The point of presenting various risk factors is to highlight the medical situation in the region prior to the COVID-19 pandemic. This is to show you that the pandemic is the proverbial straw that broke the camel’s back. One physician, Dr. Immaculée Mulamba Amisi, was quoted as saying “When the pandemic arrived, no one was expecting it, and no one knew how to manage it.” One of the biggest impacts of the pandemic on the healthcare system was the fact that in order to accommodate COVID-19 patients, other medical services had to be cut or suspended. Another issue is that, as is the case in many developed nations as well, proper equipment was not always readily accessible, but unlike some nations there was no simple way for the DRC to obtain more equipment or facilities.

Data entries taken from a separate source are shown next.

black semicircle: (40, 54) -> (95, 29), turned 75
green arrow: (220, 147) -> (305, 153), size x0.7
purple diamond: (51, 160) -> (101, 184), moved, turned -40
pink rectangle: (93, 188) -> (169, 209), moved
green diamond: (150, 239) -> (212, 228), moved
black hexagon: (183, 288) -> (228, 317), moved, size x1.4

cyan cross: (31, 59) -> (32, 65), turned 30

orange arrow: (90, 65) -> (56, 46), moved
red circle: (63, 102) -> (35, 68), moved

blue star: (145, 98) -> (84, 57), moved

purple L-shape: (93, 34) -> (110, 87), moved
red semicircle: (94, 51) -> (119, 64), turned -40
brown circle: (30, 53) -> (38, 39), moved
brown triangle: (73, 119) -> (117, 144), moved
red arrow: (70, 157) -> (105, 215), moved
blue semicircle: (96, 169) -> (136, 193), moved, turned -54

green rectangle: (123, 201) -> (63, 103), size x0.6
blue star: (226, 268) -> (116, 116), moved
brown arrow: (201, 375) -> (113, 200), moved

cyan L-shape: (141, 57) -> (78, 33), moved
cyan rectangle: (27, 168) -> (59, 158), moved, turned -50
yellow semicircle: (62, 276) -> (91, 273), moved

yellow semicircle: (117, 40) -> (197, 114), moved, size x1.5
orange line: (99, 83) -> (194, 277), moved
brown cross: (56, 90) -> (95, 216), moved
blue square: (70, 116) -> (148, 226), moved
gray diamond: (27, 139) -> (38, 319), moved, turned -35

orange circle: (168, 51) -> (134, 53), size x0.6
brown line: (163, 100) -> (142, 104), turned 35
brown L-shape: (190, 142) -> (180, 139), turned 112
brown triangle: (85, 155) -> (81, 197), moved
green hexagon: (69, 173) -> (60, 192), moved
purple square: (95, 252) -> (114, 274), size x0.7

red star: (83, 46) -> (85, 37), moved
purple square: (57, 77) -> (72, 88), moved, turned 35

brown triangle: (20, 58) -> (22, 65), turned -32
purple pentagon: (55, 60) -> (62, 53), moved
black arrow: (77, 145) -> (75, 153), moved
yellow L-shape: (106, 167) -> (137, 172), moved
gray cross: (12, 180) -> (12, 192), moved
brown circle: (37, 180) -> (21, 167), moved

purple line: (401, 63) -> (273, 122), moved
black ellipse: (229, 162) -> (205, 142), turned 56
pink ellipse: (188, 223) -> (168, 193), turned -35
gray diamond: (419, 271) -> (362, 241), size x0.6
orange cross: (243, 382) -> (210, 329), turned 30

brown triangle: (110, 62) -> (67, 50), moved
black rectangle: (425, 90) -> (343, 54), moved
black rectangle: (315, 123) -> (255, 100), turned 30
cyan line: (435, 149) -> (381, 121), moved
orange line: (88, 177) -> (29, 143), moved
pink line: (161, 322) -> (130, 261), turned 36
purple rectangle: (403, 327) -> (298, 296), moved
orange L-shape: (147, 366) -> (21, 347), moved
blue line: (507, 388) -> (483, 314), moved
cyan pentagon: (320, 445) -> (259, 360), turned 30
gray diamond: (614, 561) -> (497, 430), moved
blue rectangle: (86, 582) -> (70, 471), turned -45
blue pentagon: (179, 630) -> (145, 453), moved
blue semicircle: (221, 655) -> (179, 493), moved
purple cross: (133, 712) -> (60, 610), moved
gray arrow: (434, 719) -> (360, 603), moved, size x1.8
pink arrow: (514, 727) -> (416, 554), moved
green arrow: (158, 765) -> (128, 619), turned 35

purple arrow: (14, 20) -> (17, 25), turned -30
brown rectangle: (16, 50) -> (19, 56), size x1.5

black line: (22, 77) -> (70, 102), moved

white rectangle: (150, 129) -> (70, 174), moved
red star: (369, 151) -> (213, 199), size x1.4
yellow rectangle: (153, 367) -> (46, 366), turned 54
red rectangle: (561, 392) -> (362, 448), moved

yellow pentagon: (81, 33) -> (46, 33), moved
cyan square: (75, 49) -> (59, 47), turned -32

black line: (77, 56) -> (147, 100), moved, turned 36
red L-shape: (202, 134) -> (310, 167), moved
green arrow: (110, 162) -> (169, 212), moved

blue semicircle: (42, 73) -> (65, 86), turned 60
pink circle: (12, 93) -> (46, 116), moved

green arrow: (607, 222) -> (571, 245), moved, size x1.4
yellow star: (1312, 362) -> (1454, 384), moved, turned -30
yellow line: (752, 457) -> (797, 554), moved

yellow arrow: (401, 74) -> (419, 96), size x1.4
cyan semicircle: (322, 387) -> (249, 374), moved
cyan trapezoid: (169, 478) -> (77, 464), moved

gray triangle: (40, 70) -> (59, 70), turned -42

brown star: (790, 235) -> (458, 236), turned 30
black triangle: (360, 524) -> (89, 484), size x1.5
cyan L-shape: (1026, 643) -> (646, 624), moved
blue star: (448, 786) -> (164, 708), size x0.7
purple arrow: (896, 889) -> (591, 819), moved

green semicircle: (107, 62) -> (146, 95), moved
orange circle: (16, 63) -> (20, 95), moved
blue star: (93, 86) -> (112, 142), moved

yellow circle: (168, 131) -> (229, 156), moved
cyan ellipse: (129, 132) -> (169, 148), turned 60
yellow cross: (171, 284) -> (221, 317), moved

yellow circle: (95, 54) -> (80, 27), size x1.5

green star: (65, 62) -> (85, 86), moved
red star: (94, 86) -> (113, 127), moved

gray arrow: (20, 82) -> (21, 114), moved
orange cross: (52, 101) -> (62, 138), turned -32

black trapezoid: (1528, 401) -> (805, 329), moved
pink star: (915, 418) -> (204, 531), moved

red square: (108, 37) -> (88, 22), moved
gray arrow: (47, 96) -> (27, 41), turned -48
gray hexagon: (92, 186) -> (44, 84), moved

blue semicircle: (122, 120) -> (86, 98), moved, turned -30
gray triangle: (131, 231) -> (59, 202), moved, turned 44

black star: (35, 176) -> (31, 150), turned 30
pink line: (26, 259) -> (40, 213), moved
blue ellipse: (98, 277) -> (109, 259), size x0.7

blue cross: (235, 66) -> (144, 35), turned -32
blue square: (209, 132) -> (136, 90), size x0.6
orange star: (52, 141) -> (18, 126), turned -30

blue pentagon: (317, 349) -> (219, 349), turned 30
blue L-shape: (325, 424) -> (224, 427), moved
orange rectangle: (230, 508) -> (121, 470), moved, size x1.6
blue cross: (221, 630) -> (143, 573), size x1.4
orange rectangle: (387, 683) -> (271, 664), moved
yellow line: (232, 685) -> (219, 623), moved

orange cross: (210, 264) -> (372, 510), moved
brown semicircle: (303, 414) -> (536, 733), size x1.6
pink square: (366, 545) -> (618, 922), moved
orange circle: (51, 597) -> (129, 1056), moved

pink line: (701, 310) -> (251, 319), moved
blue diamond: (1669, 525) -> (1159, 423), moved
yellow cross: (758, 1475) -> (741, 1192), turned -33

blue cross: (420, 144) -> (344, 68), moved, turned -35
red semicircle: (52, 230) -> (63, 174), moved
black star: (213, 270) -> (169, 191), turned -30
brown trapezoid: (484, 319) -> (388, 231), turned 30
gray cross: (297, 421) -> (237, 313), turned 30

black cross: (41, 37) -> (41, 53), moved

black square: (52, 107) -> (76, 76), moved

And, as I mentioned earlier, geographic barriers and barriers due to conflict exist so that health care cannot penetrate certain areas of the country. And although it was known that COVID-19 was in the country, testing is also not easily accessible. Within 90 days of the pandemic being in the country there were more than 4,500 positive cases across the country, but medical aid groups understand that this number is not accurate due to the fact that testing is not affordable, accessible, and in some cases is not even available.
My intentions today were not to present a grim situation, as we have had enough of that over the course of the last year. Today, I wanted to present some insight as to the thought process of risk analysis, and what we specifically consider when we determine the medical risk in any particular country. Something that has been interesting during my time here at Riley is that I have not conducted a medical risk assessment where COVID-19 hasn’t played a part in the results, as I began my time here at the same time of the start of the global shutdowns. This is a perfect example of how risks are always changing, and how analysists have to adapt to every new situation being thrown at them in order to provide the most accurate security information.